Дешартр тоже восхищался ими. Но восхищался по-иному.
— Чтобы воздать достойную похвалу этим людям, которые, начиная с Джотто и кончая Мазаччо[65], трудились с таким рвением, надо быть скромным и точным в оценке. Прежде всего надо было бы показать их в мастерской, в лавке, где они жили как простые ремесленники. Видя их там за работой, мы оценили бы простоту их и дарование. Они были невежественны и кротки. Они мало читали и мало что видели. Холмы, окружающие Флоренцию, замыкали горизонт их взгляда и души. Они знали лишь свой город, Священное писание и несколько обломков античных статуй, которые с любовью изучали и лелеяли.
— Правильно сказано, — заметил профессор Арриги. — Они заботились только о том, чтобы применять самые лучшие приемы. Все их помыслы были заняты тем, как приготовить масло, как лучше растереть краски. Тот, кому пришло в голову наклеить полотно на доску, чтобы живопись не трескалась вместе с деревом, прослыл человеком необыкновенным. У каждого мастера были свои рецепты и свои формулы, и он тщательно их скрывал.
— Блаженные времена, — продолжал Дешартр, — когда люди не имели даже представления о той оригинальности, которую мы так жадно ищем теперь. Ученик старался делать то же, что мастер. Он только и стремился быть похожим на него и лишь невольно проявлял свое отличие от других. Они трудились не для славы, а для того, чтобы жить.
— И они были правы, — сказал Шулетт. — Нет ничего лучше, как трудиться для того, чтобы жить.
— Их не тревожило желание прославиться в потомстве, — продолжал Дешартр. — Не зная прошлого, они не представляли себе и будущего, и их мечты не выходили за грань их жизни.

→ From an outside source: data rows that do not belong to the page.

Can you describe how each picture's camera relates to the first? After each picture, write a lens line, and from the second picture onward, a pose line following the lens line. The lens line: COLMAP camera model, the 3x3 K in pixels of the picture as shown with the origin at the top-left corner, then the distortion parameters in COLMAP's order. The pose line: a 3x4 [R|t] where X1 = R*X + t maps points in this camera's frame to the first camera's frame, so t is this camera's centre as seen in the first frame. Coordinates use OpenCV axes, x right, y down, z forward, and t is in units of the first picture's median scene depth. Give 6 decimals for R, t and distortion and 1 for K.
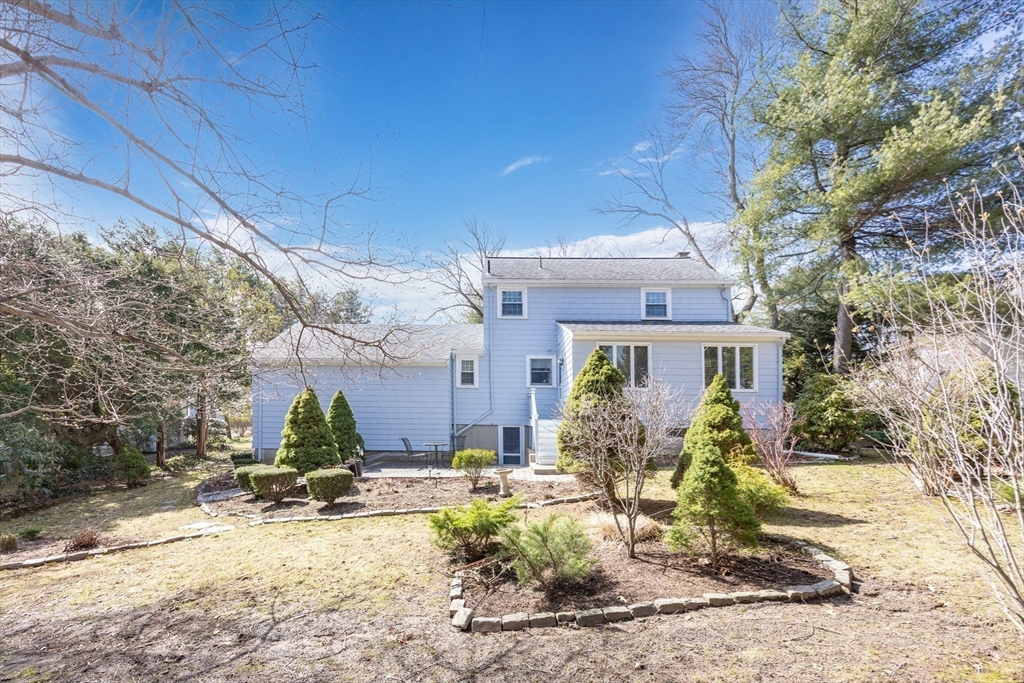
lens RADIAL K [[392.8, 0, 512.0], [0, 392.8, 341.5], [0, 0, 1]] dist [-0.000391, -0.000107]
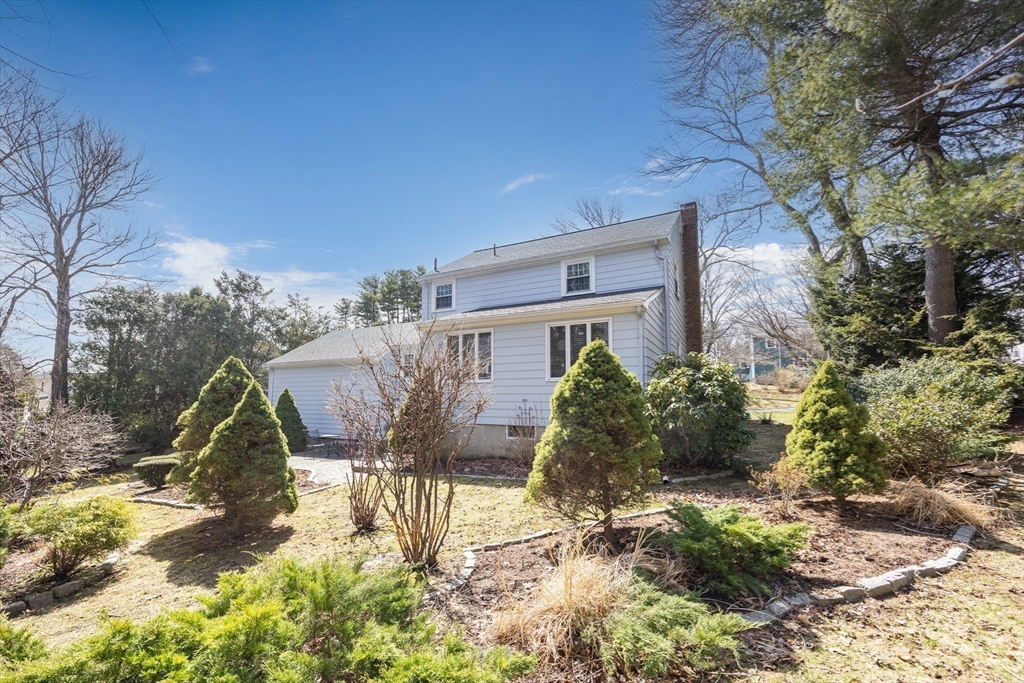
lens RADIAL K [[392.8, 0, 512.0], [0, 392.8, 341.5], [0, 0, 1]] dist [-0.000391, -0.000107]
pose [[0.905418, -0.075655, -0.417726, 0.586385], [0.093127, 0.995421, 0.021570, 0.013418], [0.414181, -0.058431, 0.908317, 0.155888]]
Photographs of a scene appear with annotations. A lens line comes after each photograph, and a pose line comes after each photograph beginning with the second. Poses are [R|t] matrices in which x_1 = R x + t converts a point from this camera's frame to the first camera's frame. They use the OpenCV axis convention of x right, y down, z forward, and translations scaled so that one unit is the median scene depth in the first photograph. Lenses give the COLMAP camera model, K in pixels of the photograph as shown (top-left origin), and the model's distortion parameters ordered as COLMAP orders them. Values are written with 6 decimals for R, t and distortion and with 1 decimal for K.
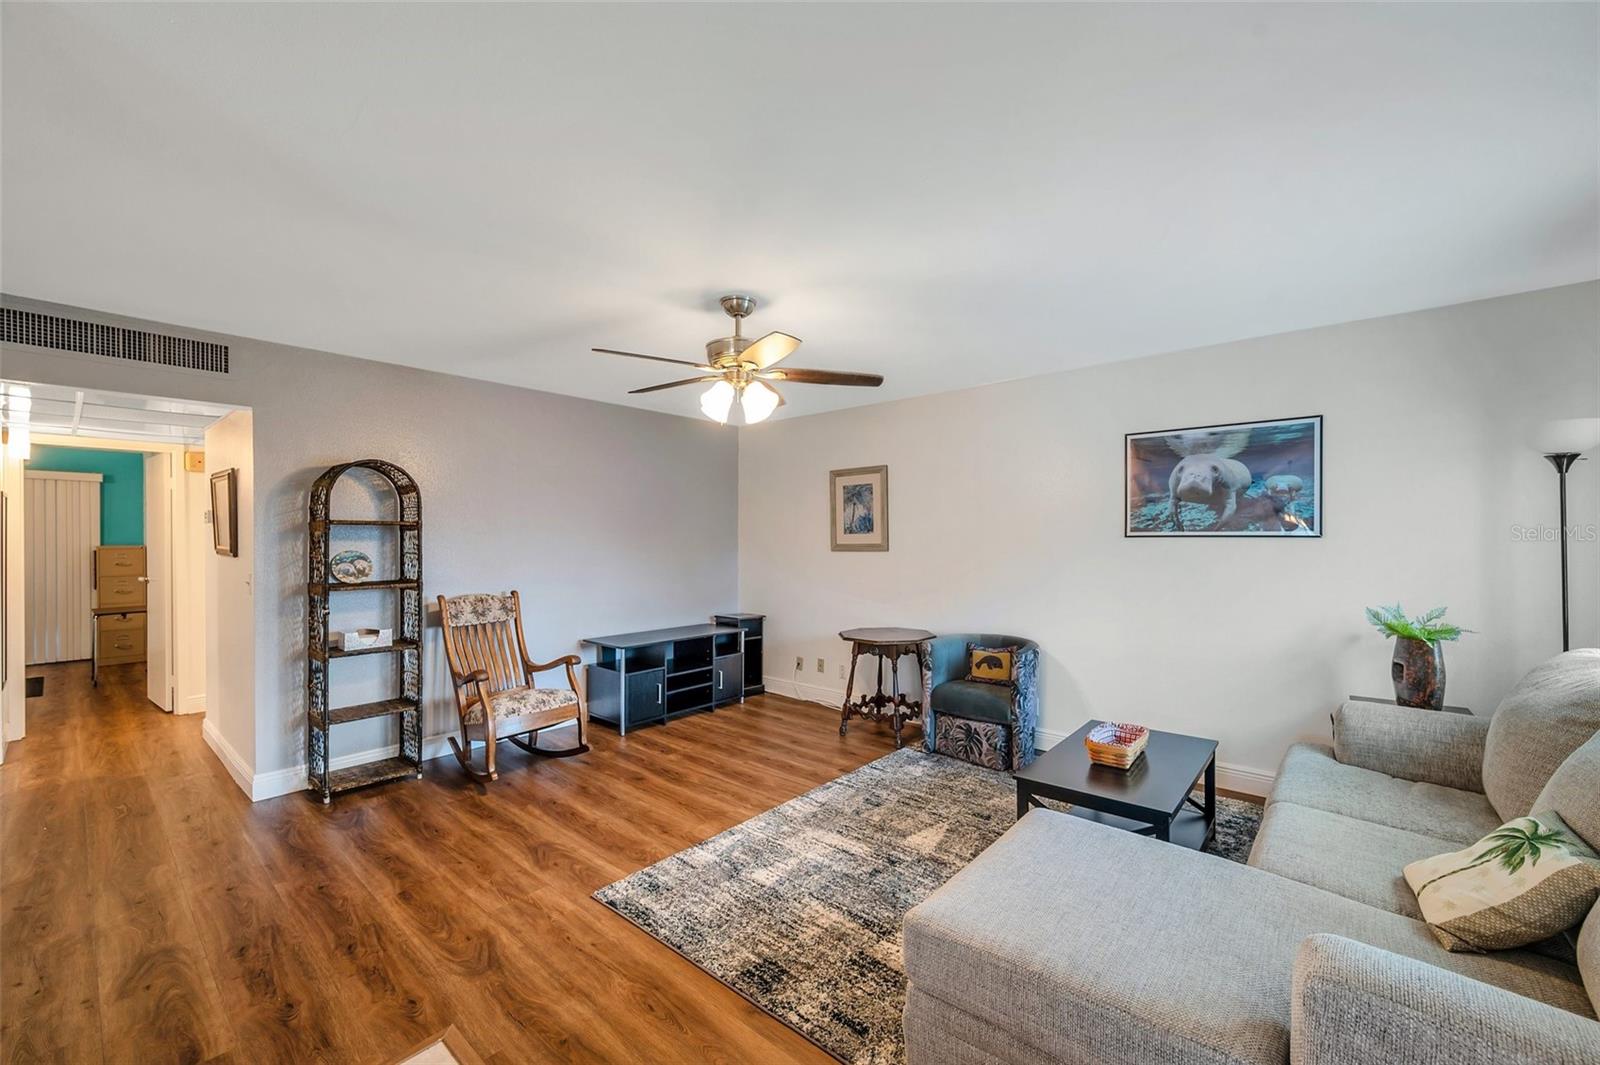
lens RADIAL K [[647.2, 0, 815.1], [0, 647.2, 534.3], [0, 0, 1]] dist [0.004591, 0.000104]
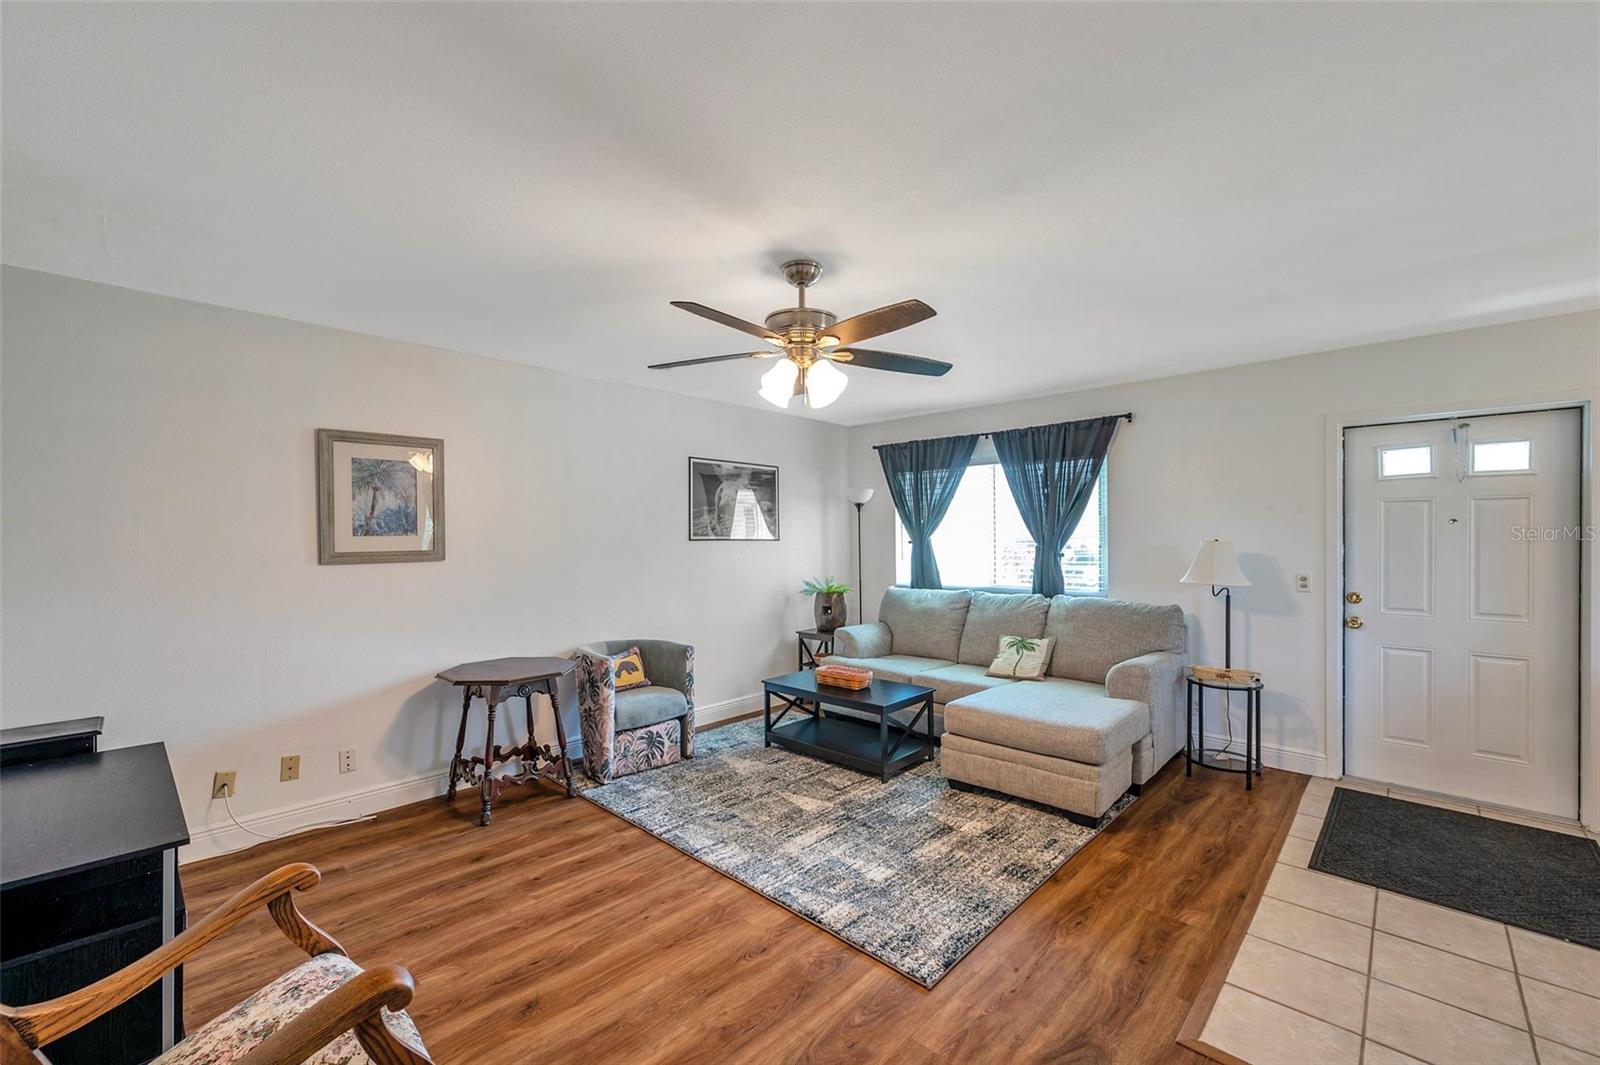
lens RADIAL K [[647.2, 0, 813.8], [0, 647.2, 535.9], [0, 0, 1]] dist [0.004591, 0.000104]
pose [[0.046086, 0.007680, 0.998908, -0.803336], [-0.000986, 0.999970, -0.007643, 0.005354], [-0.998937, -0.000632, 0.046092, 0.771756]]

У них было твердое намерение — делать как можно лучше. Полные простоты, они не особенно ошибались и видели ту правду, которую от нас скрывает наш ум.
Меж тем Шулетт начал рассказывать г-же Марме о том, как он сегодня был с визитом у принцессы из французского королевского рода, к которой у него имелось рекомендательное письмо от маркизы де Рие. Ему приятно было дать им почувствовать, что он, бродяга, человек богемы, был принят этой принцессой, к которой не были бы допущены пи мисс Белл, ни графиня Мартен; встречей с ней на какой-то церемонии гордился сам князь Альбертинелли.
— Она в точности исполняет все обряды, — заметил князь.
— В ней поражают благородство и простота, — сказал Шулетт. У себя в доме, окруженная кавалерами и дамами своей свиты, она требует соблюдения строжайшего этикета, чтобы самое ее величие было покаянием, и каждое утро моет пол в церкви. Это сельская церковь, куда заходят куры, пока священник с пономарем играют в брисколу.
Наклонившись над столом, Шулетт с салфеткой в руках изобразил скорчившуюся поломойку. Потом, подняв голову, он торжественно проговорил:
— После надлежащего ожидания в нескольких гостиных меня допустили приложиться к ее руке.
И замолчал.
Госпожа Мартен, уже терявшая терпение, спросила:
— Что же в конце концов она сказала вам, эта принцесса, поражающая своим благородством и простотой?
— Она спросила меня: «Осматривали ли вы Флоренцию? Меня уверяют, что недавно там открылись прекрасные магазины, и по вечерам они освещаются». И еще она мне сказала: «Здесь у нас превосходный аптекарь. Даже австрийские ничуть не лучше. Полтора месяца назад он положил мне на ногу пластырь, который держится и до сих пор». Вот слова, которых меня удостоила Мария-Терезия. О величественная простота! о христианская добродетель! о дщерь святого Людовика! о чудесные отзвуки голоса пресвятой Елизаветы Венгерской![66]
Госпожа Мартен улыбнулась. Она подумала, что Шулетт издевается. Но он был возмущен таким предположением. И мисс Белл тоже находила, что ее подруга не права. По мнению мисс Белл, французы во всем склонны видеть насмешку.
Потом опять заговорили об искусстве, которое в этом краю вдыхаешь вместе с воздухом.
— Что до меня, — сказала графиня Мартен, — то я недостаточно искушена, чтобы восхищаться Джотто и его школой. А в искусстве пятнадцатого века, которое называют христианским, меня поражает чувственность. Благочестие и чистоту я видела только в произведениях Фра Анжелико[67], тоже, правда, очень красивых. Все же остальное, все эти мадонны и ангелы исполнены сладострастия, томной неги, а порой и наивной извращенности. Что в них духовного, в волхвах, прекрасных, как женщины, в святом Себастиане[68], блистающем молодостью, в этом страждущем христианском Вакхе?